#### Goal of the exercise:
Can you print every record below exactly as written?

[Stored data entries]
:::::

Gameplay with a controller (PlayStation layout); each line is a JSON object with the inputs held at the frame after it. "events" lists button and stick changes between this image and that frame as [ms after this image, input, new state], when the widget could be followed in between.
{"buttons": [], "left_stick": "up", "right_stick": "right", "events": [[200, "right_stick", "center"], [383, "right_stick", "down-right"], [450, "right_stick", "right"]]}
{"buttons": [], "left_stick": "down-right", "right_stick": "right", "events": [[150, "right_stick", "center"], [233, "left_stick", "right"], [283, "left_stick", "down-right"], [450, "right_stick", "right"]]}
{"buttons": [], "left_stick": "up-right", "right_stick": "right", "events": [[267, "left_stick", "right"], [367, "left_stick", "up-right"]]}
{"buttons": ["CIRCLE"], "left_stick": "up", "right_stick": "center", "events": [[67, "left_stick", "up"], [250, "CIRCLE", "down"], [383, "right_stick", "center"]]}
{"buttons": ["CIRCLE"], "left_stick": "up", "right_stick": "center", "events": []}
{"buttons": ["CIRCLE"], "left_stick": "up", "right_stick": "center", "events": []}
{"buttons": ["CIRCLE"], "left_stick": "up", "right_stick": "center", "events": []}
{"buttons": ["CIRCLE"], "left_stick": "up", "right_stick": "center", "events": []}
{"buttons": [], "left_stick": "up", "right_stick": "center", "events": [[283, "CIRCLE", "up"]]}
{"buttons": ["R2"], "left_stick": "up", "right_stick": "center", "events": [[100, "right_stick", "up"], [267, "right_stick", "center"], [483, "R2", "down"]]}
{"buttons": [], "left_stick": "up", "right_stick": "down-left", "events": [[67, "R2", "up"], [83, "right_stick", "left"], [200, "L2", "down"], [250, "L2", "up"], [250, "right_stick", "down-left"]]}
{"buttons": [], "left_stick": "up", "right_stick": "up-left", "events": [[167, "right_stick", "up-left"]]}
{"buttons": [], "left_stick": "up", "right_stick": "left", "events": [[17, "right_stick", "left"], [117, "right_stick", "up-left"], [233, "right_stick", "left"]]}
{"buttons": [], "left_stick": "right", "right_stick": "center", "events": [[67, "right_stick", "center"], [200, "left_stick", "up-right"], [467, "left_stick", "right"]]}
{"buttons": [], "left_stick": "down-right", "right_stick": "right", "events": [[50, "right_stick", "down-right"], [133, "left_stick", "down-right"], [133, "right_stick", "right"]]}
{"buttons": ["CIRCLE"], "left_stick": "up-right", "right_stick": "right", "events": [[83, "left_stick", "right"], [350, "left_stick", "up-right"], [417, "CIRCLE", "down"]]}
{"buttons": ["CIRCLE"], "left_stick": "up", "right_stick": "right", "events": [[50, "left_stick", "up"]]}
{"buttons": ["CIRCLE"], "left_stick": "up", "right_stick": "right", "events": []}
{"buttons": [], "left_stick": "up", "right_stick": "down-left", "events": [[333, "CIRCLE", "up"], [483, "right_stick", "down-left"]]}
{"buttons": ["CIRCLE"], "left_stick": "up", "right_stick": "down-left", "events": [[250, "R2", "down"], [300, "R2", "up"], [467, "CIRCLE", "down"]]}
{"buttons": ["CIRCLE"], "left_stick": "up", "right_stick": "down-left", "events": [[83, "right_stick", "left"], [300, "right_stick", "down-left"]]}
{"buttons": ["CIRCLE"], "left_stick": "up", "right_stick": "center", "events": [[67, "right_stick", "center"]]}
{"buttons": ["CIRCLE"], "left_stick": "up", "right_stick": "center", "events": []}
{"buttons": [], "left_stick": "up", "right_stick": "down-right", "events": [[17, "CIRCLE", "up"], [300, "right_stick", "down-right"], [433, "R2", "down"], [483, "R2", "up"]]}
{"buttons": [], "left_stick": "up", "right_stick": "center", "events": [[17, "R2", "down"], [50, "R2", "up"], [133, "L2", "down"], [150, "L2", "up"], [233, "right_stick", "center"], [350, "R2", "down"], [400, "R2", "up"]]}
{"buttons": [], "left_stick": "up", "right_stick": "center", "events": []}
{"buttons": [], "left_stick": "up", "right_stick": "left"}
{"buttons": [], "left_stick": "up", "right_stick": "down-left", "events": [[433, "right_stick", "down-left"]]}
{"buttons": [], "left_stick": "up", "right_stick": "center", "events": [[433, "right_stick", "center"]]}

:::::

#### Response area:
Gameplay with a controller (PlayStation layout); each line is a JSON object with the inputs held at the frame after it. "events" lists button and stick changes between this image and that frame as [ms after this image, input, new state], when the widget could be followed in between.
{"buttons": [], "left_stick": "up", "right_stick": "right", "events": [[200, "right_stick", "center"], [383, "right_stick", "down-right"], [450, "right_stick", "right"]]}
{"buttons": [], "left_stick": "down-right", "right_stick": "right", "events": [[150, "right_stick", "center"], [233, "left_stick", "right"], [283, "left_stick", "down-right"], [450, "right_stick", "right"]]}
{"buttons": [], "left_stick": "up-right", "right_stick": "right", "events": [[267, "left_stick", "right"], [367, "left_stick", "up-right"]]}
{"buttons": ["CIRCLE"], "left_stick": "up", "right_stick": "center", "events": [[67, "left_stick", "up"], [250, "CIRCLE", "down"], [383, "right_stick", "center"]]}
{"buttons": ["CIRCLE"], "left_stick": "up", "right_stick": "center", "events": []}
{"buttons": ["CIRCLE"], "left_stick": "up", "right_stick": "center", "events": []}
{"buttons": ["CIRCLE"], "left_stick": "up", "right_stick": "center", "events": []}
{"buttons": ["CIRCLE"], "left_stick": "up", "right_stick": "center", "events": []}
{"buttons": [], "left_stick": "up", "right_stick": "center", "events": [[283, "CIRCLE", "up"]]}
{"buttons": ["R2"], "left_stick": "up", "right_stick": "center", "events": [[100, "right_stick", "up"], [267, "right_stick", "center"], [483, "R2", "down"]]}
{"buttons": [], "left_stick": "up", "right_stick": "down-left", "events": [[67, "R2", "up"], [83, "right_stick", "left"], [200, "L2", "down"], [250, "L2", "up"], [250, "right_stick", "down-left"]]}
{"buttons": [], "left_stick": "up", "right_stick": "up-left", "events": [[167, "right_stick", "up-left"]]}
{"buttons": [], "left_stick": "up", "right_stick": "left", "events": [[17, "right_stick", "left"], [117, "right_stick", "up-left"], [233, "right_stick", "left"]]}
{"buttons": [], "left_stick": "right", "right_stick": "center", "events": [[67, "right_stick", "center"], [200, "left_stick", "up-right"], [467, "left_stick", "right"]]}
{"buttons": [], "left_stick": "down-right", "right_stick": "right", "events": [[50, "right_stick", "down-right"], [133, "left_stick", "down-right"], [133, "right_stick", "right"]]}
{"buttons": ["CIRCLE"], "left_stick": "up-right", "right_stick": "right", "events": [[83, "left_stick", "right"], [350, "left_stick", "up-right"], [417, "CIRCLE", "down"]]}
{"buttons": ["CIRCLE"], "left_stick": "up", "right_stick": "right", "events": [[50, "left_stick", "up"]]}
{"buttons": ["CIRCLE"], "left_stick": "up", "right_stick": "right", "events": []}
{"buttons": [], "left_stick": "up", "right_stick": "down-left", "events": [[333, "CIRCLE", "up"], [483, "right_stick", "down-left"]]}
{"buttons": ["CIRCLE"], "left_stick": "up", "right_stick": "down-left", "events": [[250, "R2", "down"], [300, "R2", "up"], [467, "CIRCLE", "down"]]}
{"buttons": ["CIRCLE"], "left_stick": "up", "right_stick": "down-left", "events": [[83, "right_stick", "left"], [300, "right_stick", "down-left"]]}
{"buttons": ["CIRCLE"], "left_stick": "up", "right_stick": "center", "events": [[67, "right_stick", "center"]]}
{"buttons": ["CIRCLE"], "left_stick": "up", "right_stick": "center", "events": []}
{"buttons": [], "left_stick": "up", "right_stick": "down-right", "events": [[17, "CIRCLE", "up"], [300, "right_stick", "down-right"], [433, "R2", "down"], [483, "R2", "up"]]}
{"buttons": [], "left_stick": "up", "right_stick": "center", "events": [[17, "R2", "down"], [50, "R2", "up"], [133, "L2", "down"], [150, "L2", "up"], [233, "right_stick", "center"], [350, "R2", "down"], [400, "R2", "up"]]}
{"buttons": [], "left_stick": "up", "right_stick": "center", "events": []}
{"buttons": [], "left_stick": "up", "right_stick": "left"}
{"buttons": [], "left_stick": "up", "right_stick": "down-left", "events": [[433, "right_stick", "down-left"]]}
{"buttons": [], "left_stick": "up", "right_stick": "center", "events": [[433, "right_stick", "center"]]}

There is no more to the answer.